Time for a bounty program?

[UlisesGascon]

In the past we had mention the option to run a bounty program (ref) to engage with more security researches. Also other Open Source project within the foundation engaged with this programs too.

I was thinking that Hacker One (H1) is a great option for us as they have a Community Edition that fits well with our approach.

Even if we don't have enough economical resources to reward for bounties this program will provide reputation to the researches.

I already sent them an email to see if they want to accept us in their program (exploring not confirming).

Note that this was part of the objectives that we set for the milestone 3 in STF:

We will also explore the possibility of joining a bug bounty platform to encourage more community engagement in reporting bugs and vulnerabilities, thereby enhancing the overall security of the project.

It also worth mention that we are actively working on defining better the process on how to handle security reports (expressjs/security-wg#56) and manage expectations (expressjs/.github#15)

WDYT @expressjs/express-tc @expressjs/security-wg @expressjs/security-triage?

[bjohansebas]

+1, although it would mean that we would no longer use GitHub in the future to report security issues (see expressjs/security-wg#30), right?

[UlisesGascon]

+1, although it would mean that we would no longer use GitHub in the future to report security issues (see expressjs/security-wg#30), right?
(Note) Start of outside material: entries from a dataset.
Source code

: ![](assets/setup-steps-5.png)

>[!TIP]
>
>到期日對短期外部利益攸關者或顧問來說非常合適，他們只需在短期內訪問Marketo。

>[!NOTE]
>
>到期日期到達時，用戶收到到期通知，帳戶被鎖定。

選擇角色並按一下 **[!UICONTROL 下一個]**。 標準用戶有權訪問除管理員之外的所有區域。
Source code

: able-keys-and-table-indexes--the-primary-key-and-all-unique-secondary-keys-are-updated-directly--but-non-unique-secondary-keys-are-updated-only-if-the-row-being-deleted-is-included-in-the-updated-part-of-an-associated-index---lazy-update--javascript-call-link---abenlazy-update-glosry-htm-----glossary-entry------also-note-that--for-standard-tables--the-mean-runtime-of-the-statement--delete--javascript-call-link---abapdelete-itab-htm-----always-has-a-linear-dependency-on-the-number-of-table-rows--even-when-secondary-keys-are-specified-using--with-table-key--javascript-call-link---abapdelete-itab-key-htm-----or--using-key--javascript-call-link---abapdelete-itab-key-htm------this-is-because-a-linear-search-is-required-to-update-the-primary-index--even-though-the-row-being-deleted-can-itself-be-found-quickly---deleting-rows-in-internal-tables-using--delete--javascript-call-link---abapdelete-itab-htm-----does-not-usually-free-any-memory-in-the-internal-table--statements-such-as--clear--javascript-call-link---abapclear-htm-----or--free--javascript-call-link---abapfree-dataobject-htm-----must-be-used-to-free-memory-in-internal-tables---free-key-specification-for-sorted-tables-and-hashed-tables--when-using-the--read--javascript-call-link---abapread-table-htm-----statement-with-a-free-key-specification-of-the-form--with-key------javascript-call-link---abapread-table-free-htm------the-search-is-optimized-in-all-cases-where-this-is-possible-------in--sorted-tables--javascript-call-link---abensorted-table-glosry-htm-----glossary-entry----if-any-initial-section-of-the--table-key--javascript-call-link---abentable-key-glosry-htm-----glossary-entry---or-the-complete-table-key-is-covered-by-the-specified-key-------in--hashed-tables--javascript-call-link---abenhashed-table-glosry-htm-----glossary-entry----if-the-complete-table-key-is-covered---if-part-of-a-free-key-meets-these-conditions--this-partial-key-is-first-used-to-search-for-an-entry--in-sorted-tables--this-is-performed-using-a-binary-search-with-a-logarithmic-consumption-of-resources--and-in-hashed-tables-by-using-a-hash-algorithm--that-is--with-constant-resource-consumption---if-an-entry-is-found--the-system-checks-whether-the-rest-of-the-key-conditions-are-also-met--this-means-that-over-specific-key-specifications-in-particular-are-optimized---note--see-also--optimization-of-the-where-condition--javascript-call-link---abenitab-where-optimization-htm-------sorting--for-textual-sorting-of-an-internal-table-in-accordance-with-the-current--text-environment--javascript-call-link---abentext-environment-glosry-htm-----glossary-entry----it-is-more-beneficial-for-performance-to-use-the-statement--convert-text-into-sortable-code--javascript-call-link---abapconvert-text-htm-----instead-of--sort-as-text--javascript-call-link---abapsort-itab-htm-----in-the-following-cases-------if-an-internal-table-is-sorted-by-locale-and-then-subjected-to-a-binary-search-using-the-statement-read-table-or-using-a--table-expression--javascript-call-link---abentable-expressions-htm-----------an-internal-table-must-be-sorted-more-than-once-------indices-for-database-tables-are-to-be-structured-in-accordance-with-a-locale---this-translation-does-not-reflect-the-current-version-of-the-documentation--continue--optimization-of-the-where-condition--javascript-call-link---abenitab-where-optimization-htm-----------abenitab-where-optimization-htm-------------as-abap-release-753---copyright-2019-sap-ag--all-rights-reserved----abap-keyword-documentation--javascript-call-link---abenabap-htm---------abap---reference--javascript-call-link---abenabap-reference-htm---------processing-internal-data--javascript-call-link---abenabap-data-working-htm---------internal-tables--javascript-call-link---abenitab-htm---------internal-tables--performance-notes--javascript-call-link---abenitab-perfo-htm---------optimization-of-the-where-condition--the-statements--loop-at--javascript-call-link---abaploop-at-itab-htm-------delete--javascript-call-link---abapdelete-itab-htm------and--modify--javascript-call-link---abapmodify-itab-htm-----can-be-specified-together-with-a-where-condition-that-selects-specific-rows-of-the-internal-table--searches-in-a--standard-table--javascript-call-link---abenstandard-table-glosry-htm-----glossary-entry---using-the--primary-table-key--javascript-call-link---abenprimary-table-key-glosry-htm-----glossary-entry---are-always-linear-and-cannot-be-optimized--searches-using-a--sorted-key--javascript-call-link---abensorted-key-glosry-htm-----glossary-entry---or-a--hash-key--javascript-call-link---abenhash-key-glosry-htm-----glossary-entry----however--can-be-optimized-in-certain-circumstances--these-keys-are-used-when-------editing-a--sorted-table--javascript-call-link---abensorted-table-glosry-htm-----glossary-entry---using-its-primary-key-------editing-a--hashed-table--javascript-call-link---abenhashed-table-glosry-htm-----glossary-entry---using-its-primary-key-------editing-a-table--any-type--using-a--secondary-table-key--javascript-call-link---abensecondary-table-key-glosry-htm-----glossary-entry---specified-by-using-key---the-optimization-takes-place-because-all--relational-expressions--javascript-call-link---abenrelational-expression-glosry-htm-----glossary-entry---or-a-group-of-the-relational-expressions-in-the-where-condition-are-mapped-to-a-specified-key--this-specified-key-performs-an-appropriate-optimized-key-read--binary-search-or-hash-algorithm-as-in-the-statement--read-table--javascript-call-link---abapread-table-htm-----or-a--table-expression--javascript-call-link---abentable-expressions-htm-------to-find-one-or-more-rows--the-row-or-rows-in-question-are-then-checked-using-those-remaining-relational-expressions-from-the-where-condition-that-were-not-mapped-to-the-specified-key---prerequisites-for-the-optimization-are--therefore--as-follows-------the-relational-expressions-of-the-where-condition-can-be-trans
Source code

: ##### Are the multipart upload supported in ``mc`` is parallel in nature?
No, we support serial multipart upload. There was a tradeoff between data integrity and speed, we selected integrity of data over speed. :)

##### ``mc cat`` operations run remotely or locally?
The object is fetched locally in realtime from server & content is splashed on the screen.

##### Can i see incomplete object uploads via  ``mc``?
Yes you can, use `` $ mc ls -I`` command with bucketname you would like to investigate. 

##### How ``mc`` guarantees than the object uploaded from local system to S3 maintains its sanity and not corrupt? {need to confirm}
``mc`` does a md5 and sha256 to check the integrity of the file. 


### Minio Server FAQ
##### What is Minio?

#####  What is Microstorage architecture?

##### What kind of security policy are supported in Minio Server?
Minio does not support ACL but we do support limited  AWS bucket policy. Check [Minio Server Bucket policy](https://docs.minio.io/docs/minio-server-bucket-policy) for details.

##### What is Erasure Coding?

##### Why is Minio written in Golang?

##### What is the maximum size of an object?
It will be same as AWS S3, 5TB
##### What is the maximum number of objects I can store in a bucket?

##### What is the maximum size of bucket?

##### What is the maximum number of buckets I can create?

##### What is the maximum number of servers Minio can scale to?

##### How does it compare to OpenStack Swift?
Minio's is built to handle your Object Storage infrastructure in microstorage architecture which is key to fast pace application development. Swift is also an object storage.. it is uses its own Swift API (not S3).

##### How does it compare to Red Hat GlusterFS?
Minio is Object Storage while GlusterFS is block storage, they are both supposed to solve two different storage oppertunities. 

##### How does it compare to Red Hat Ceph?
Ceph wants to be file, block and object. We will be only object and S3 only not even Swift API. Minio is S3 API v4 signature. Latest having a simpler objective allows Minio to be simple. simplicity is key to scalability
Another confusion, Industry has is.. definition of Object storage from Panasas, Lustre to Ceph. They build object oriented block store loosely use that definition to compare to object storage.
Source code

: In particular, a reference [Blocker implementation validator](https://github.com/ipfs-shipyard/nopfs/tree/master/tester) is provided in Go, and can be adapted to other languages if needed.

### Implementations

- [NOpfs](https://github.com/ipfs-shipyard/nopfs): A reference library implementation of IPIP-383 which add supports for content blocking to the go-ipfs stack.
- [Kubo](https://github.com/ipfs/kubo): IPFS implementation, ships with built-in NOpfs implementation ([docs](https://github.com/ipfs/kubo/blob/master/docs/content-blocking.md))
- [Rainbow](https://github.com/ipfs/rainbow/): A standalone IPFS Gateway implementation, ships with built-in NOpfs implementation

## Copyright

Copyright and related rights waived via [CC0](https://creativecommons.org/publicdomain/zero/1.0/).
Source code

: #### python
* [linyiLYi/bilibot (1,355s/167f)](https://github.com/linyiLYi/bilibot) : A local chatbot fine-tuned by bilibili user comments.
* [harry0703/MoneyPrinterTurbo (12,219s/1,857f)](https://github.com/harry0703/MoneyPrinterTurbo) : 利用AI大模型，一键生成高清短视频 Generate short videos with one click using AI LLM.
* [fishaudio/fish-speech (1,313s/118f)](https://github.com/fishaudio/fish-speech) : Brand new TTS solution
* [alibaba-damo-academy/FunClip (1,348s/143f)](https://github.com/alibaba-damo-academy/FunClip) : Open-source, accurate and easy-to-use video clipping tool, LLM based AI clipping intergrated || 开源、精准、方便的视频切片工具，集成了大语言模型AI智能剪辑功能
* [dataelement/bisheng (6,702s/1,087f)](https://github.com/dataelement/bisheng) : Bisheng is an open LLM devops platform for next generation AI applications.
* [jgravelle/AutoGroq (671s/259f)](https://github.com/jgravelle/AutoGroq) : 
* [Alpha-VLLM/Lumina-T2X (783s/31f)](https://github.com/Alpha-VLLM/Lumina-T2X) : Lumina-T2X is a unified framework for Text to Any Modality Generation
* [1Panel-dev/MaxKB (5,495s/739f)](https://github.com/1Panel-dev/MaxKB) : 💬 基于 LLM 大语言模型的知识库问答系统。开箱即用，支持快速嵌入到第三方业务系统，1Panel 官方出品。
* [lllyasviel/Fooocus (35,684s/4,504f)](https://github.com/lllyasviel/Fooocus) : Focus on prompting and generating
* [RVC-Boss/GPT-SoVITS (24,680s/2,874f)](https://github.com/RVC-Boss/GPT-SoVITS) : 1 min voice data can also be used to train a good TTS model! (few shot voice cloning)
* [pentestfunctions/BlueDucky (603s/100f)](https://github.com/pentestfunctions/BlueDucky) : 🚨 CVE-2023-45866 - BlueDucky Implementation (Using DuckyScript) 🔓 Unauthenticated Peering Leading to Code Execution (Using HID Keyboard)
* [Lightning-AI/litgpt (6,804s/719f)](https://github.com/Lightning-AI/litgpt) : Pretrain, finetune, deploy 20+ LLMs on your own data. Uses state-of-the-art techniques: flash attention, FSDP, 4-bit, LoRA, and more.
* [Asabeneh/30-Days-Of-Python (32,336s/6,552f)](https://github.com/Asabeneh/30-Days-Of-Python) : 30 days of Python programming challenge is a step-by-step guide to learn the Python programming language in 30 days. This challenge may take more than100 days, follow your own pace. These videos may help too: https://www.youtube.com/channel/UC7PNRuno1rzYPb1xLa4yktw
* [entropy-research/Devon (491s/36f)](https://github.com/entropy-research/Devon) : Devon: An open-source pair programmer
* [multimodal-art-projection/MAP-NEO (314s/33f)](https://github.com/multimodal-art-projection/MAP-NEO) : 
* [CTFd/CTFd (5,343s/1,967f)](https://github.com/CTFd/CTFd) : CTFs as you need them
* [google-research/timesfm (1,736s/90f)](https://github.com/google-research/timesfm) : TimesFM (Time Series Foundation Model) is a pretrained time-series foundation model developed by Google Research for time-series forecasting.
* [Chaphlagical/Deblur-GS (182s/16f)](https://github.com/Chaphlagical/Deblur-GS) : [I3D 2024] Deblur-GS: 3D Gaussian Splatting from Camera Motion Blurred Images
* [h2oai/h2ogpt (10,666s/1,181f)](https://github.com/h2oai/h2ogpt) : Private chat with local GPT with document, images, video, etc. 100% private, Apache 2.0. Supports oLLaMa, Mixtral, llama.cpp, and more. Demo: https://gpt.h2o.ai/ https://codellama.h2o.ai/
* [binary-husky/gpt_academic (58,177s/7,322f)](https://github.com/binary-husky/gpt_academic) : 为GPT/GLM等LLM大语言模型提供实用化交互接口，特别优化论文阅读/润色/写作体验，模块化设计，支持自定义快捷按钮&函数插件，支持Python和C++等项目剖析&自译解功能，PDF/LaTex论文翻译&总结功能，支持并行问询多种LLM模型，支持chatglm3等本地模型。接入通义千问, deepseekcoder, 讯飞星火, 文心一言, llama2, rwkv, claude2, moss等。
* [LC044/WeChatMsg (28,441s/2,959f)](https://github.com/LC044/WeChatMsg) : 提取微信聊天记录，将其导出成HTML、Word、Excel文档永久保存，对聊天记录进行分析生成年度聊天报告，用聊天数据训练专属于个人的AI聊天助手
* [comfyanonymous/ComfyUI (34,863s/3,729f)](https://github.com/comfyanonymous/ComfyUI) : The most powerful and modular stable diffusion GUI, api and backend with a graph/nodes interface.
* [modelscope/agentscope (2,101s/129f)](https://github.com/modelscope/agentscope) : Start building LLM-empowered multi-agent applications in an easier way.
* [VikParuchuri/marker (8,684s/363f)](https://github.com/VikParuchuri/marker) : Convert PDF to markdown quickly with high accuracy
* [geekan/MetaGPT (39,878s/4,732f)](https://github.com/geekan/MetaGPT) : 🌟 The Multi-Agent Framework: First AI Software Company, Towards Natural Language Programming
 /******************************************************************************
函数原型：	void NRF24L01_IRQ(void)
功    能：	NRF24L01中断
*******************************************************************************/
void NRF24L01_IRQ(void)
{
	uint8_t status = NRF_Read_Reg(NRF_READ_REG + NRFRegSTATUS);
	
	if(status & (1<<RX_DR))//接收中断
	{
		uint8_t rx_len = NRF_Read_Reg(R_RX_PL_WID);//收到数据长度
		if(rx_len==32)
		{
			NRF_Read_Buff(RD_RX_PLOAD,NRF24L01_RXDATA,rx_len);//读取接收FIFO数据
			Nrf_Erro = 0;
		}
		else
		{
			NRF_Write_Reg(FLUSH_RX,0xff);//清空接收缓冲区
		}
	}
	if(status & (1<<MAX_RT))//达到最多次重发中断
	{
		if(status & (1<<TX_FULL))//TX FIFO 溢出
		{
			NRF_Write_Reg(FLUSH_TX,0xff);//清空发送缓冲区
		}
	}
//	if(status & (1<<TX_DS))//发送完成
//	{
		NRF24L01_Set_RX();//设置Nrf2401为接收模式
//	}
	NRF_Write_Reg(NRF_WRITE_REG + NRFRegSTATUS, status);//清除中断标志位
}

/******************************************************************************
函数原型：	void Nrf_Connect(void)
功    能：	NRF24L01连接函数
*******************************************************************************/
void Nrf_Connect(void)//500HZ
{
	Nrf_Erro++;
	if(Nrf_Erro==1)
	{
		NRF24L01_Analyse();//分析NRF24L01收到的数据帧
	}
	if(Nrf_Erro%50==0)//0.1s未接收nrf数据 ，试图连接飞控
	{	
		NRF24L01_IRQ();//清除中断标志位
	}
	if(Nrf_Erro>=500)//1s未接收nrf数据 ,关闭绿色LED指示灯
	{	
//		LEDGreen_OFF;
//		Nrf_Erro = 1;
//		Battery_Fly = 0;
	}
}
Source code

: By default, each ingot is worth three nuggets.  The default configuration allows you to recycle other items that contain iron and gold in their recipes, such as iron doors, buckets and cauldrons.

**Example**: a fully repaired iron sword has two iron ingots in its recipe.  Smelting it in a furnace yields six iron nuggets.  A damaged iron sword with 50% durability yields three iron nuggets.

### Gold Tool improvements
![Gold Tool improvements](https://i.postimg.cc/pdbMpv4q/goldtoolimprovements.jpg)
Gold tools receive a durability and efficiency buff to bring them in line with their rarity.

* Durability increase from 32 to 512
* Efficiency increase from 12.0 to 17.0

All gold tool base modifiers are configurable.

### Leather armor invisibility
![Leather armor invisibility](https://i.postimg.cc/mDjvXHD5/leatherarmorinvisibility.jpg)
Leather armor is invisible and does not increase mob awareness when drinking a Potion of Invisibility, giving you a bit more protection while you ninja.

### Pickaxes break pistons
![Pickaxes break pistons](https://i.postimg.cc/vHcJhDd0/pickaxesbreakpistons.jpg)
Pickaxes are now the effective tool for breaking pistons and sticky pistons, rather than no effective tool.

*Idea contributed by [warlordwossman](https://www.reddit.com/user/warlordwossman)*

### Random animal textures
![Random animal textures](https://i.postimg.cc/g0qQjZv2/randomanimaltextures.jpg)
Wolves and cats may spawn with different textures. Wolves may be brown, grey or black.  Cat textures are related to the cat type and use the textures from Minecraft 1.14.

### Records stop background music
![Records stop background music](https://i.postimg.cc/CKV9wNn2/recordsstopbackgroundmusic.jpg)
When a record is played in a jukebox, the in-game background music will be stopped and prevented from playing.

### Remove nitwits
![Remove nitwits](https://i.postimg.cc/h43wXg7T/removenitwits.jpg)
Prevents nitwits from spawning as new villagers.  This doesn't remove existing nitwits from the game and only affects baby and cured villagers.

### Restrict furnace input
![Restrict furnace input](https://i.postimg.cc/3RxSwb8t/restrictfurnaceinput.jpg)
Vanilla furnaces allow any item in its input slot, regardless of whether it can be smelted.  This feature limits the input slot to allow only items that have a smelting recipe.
Not really, We include it as a valid way to report vulnerabilities in https://github.com/expressjs/.github/blob/master/SECURITY.md#reporting-a-bug. I will create a PR to clarify that See: expressjs/.github#16

[0xAverageUser]

@UlisesGascon I think might be worth reaching out to [email protected] to get this sponsored by the Internet Bug Bounty Program

[bjohansebas]

@UlisesGascon I think might be worth reaching out to [email protected] to get this sponsored by the Internet Bug Bounty Program

I see that several projects from the foundation are included here, I think it's great to request inclusion. (https://hackerone.com/ibb/policy_scopes)

[UlisesGascon]

@marco-ippolito @RafaelGSS can you tell us about your experience in the program with Node.js? How was your experience so far (day to day, reports quality, tricks...)? 🙏

[wesleytodd]

I don't see it mentioned here, but it looks like the STF also has a program for bug bounties which we should assess. I don't have a strong opinion in general here, but just wanted to drop this note since it was only mentioned so far in an email with @UlisesGascon and I on it.

[wesleytodd]

As discussed on last week's working session, this discussion is moving to the @expressjs/security-wg. So removing the agenda label.